What to do: Copy out, from the entries below, each line that holds the string "DEPOT".

• • • •

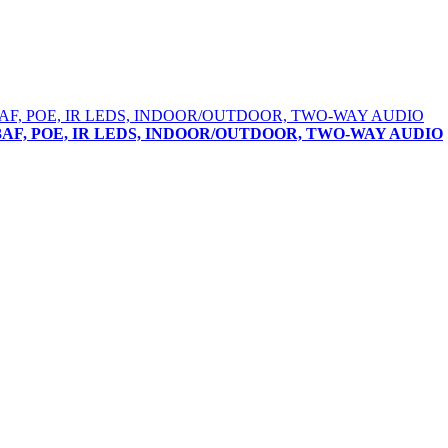
802.3AF, POE, IR LEDS, INDOOR/OUTDOOR, TWO-WAY AUDIO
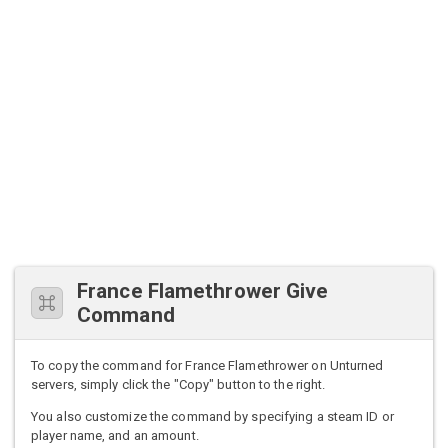
France Flamethrower Give
Command
To copy the command for France Flamethrower on Unturned
servers, simply click the "Copy" button to the right.
You also customize the command by specifying a steam ID or
player name, and an amount.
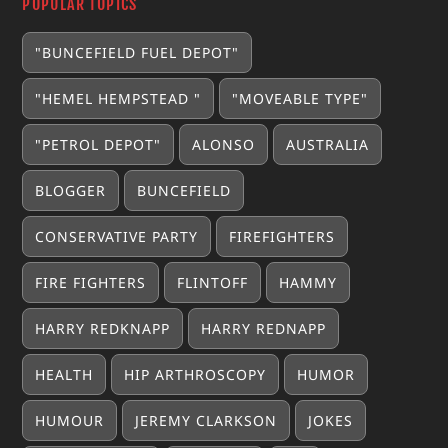
POPULAR TOPICS
"BUNCEFIELD FUEL DEPOT"
"HEMEL HEMPSTEAD "
"MOVEABLE TYPE"
"PETROL DEPOT"
ALONSO
AUSTRALIA
BLOGGER
BUNCEFIELD
CONSERVATIVE PARTY
FIREFIGHTERS
FIRE FIGHTERS
FLINTOFF
HAMMY
HARRY REDKNAPP
HARRY REDNAPP
HEALTH
HIP ARTHROSCOPY
HUMOR
HUMOUR
JEREMY CLARKSON
JOKES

• • • •

Answer to this problem:
"BUNCEFIELD FUEL DEPOT"
"PETROL DEPOT"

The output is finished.